One of the many definitions of publishing is: to make public or generally known.
We can trace publishing to before 3000 bc when the Egyptians used hieroglyphs for religious scripts. Publishing, since, has undergone incredible transformations from Gutenberg’s printing press in the 15th century to the recent, as Gregory Ulmer puts it, electracy (the skill and ability to fully utilise the transition to electrical media).
Aside from the traditional modes of publishing, such as print newspapers, books, broadcast television and radio, the electronic mode is upon us. E-newspapers, e-books, television viewing and radio via the internet and blogs have changed the way we consume and publish.
The electronic platform has given individuals the ability to publish their own material, cutting out the middle-man (the publisher). Individuals can publish whatever content they choose, be it written, photographic, video. Fan groups with common interests can find and communicate with one another regardless of time and space. Anybody can now publish their own thoughts, comments and opinions without difficulty.

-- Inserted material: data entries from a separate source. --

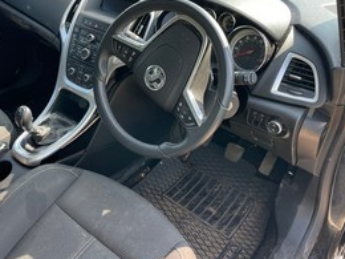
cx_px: 130
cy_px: 106
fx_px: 349
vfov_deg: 40.6
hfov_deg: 52.1
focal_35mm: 35
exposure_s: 1/130
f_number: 1.6
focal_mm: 4.2
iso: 32
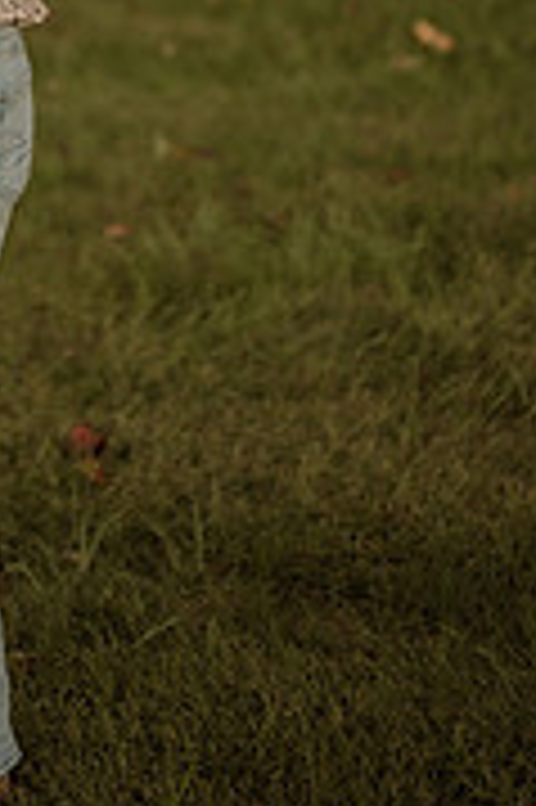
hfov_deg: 10.8
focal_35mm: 126
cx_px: -16
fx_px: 2819
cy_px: -180
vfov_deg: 15.6
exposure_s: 1/400
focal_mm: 50
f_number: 2
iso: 250
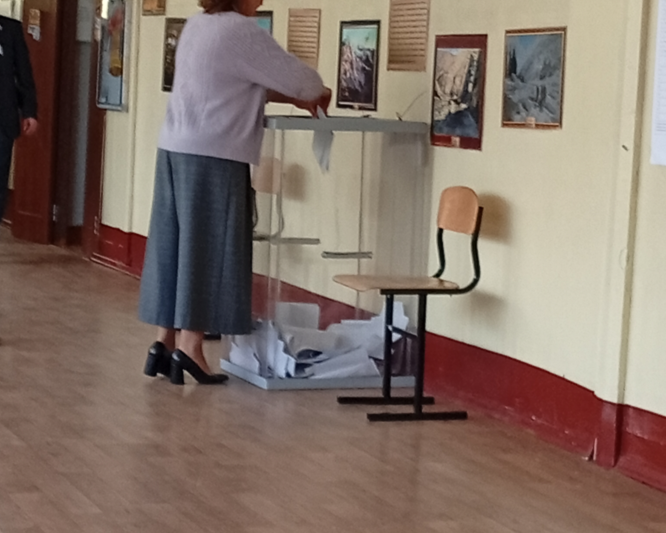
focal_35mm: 116
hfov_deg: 16.6
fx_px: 2286
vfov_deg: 13.3
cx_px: 332
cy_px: 198
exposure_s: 1/50
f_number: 1.8
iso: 154
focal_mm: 3.98
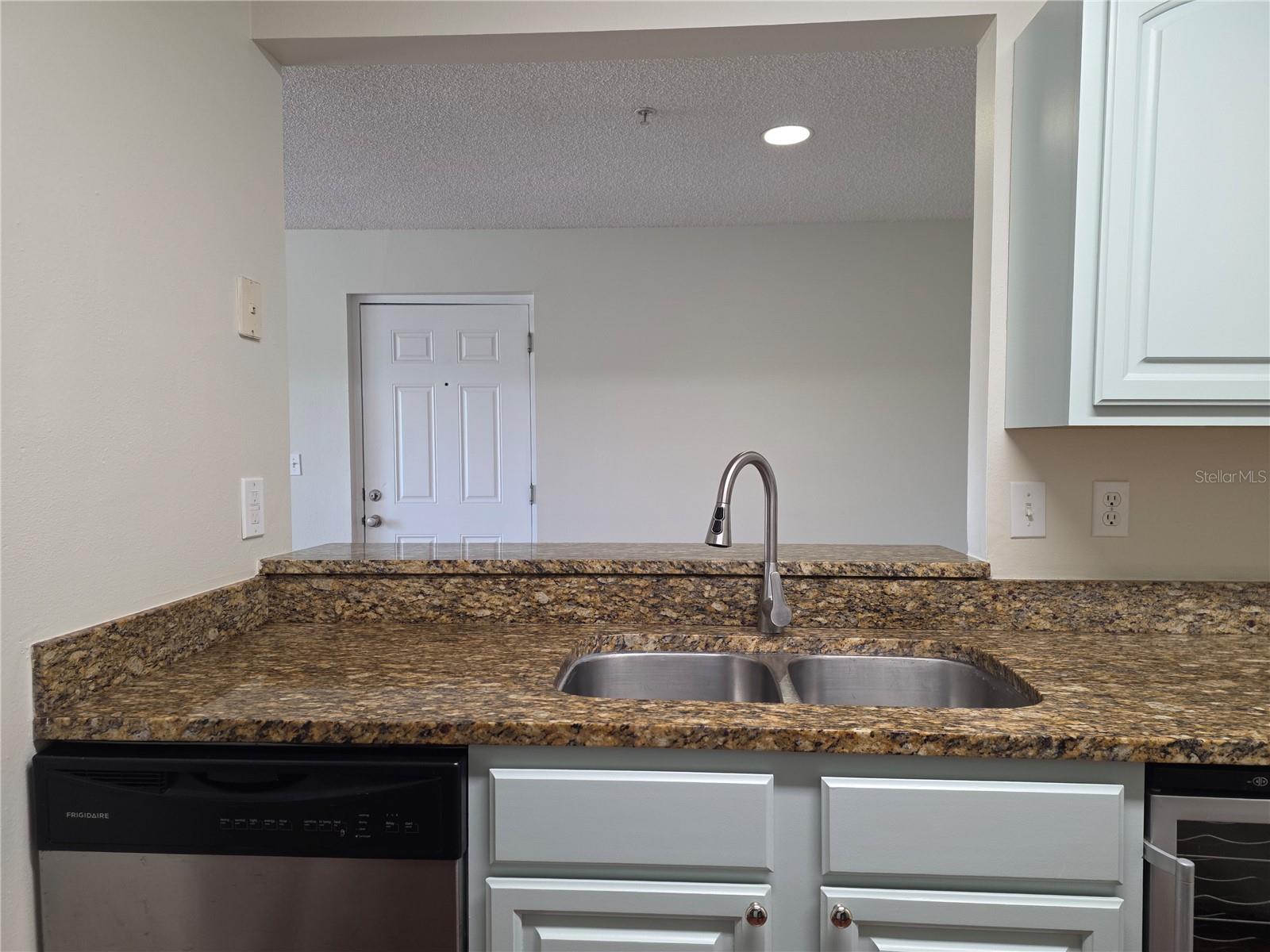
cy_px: 476
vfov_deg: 58.9
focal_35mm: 23
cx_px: 635
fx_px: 844
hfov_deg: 73.9
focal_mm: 6.3
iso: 320
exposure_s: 1/120
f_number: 1.7
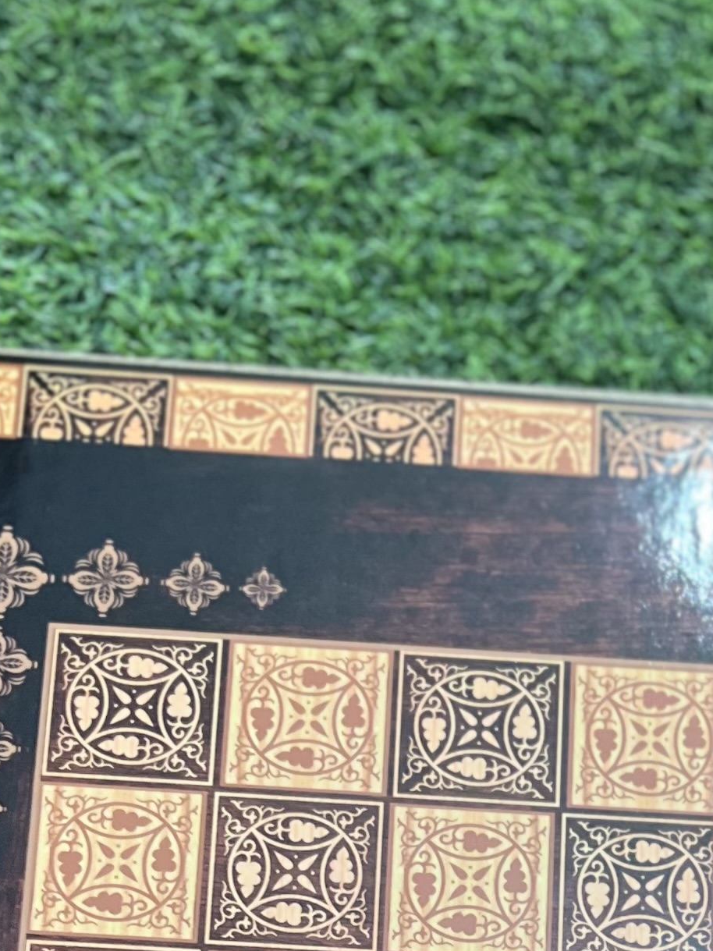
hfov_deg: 16.9
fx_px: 2362
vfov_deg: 19.9
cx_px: 644
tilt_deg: -74.7
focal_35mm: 86
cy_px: 1396
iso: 160
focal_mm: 5.7
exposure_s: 1/50
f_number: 1.5
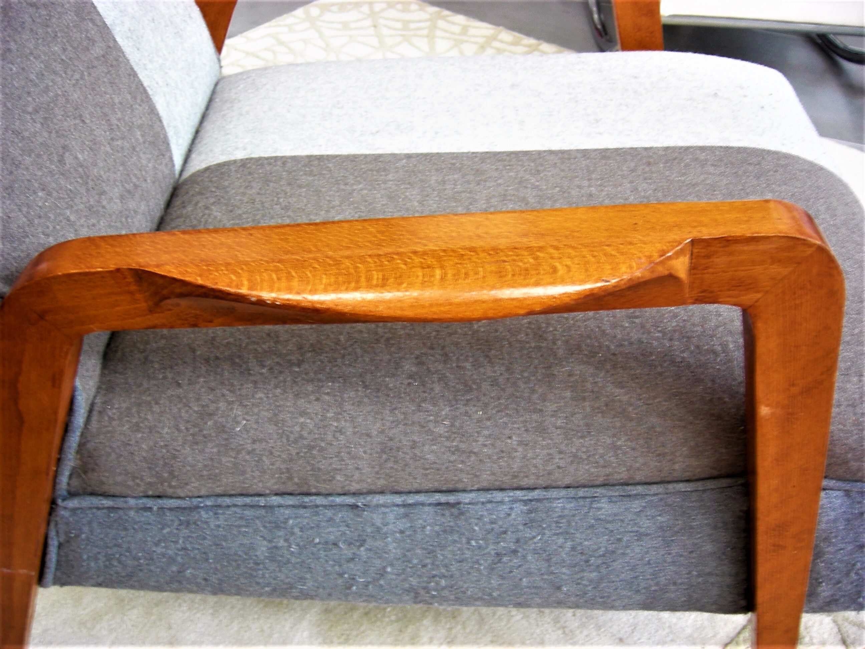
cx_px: 432
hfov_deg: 51.4
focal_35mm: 36
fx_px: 900
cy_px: 324
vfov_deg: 39.7
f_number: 2.7
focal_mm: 7.5
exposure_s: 1/5
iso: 64
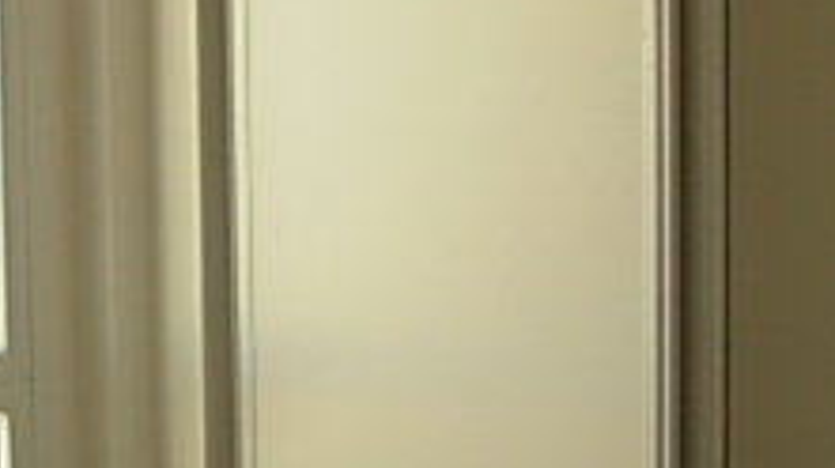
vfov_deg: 10.0
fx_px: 2655
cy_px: 438
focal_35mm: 120
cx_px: 219
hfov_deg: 17.8
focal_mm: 6.3
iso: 50
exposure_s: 1/58.7
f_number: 2.9
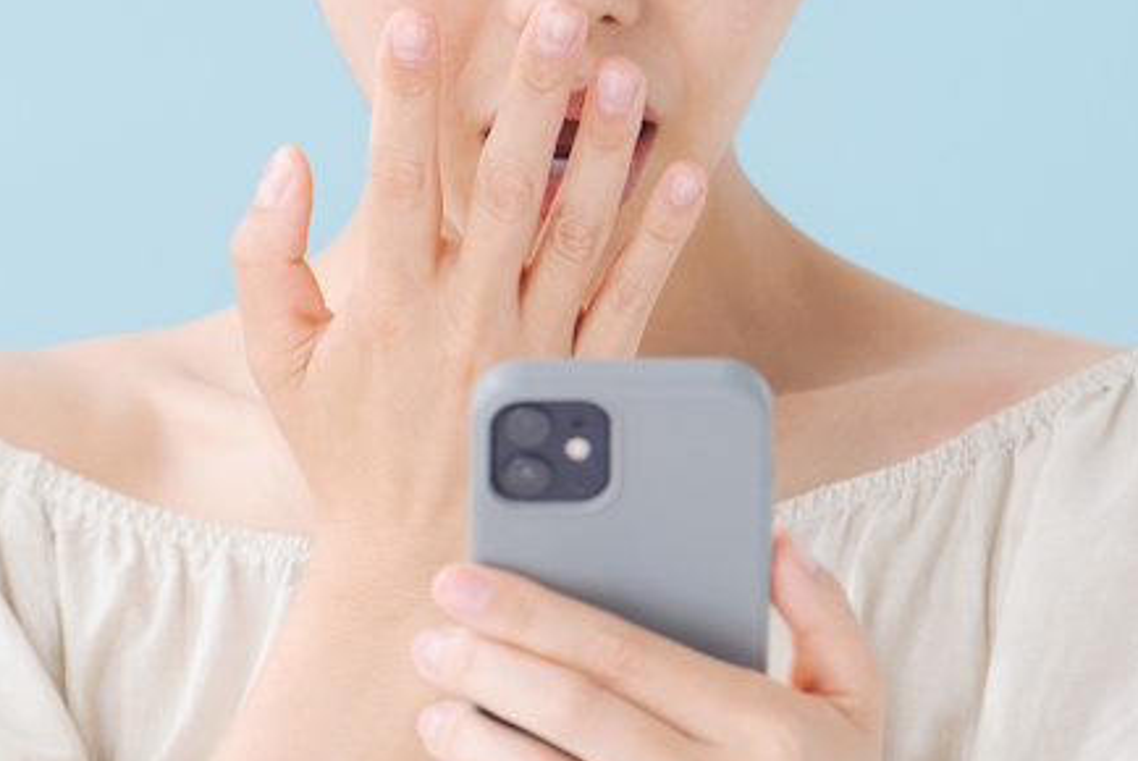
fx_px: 12842
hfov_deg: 5.1
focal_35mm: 406
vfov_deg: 3.4
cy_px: 310
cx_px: 519
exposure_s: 1/160
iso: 250
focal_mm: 147
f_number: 4.5
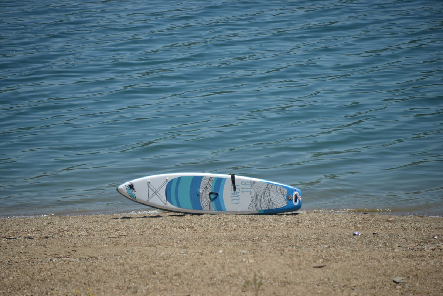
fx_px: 3077
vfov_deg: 5.5
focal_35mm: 250
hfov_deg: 8.2
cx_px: 222
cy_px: 148
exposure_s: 1/250
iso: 100
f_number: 5.6
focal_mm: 250
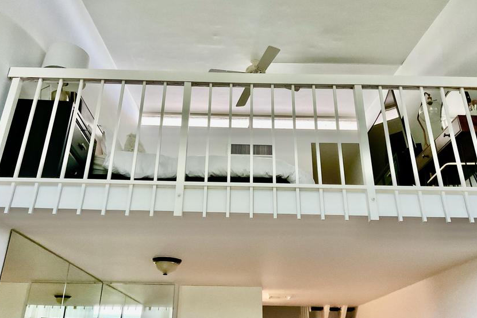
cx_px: 238
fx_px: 411
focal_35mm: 31
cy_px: 174
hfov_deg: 60.3
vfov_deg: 42.3
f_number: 1.8
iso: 160
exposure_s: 1/60
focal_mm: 3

Jonah Lehrer, editor at Wired , is certain the future of books is digital. It’s apparent that this is the case with a growing number of bookstores shutting down as a result of e-books and the incredible popularity of e-reading devices, such as the Kindle and Ipad.
Publishers, as talked about on Neil Conan’s NPR radio show, have to find alternate ways to adapt to the transition to the e-world. The BBC recently published an article reporting on five US publishers conspiring to raise prices on e-books. Publishers need to find a middle-ground by which authors, consumers and printers’ interests are facilitated.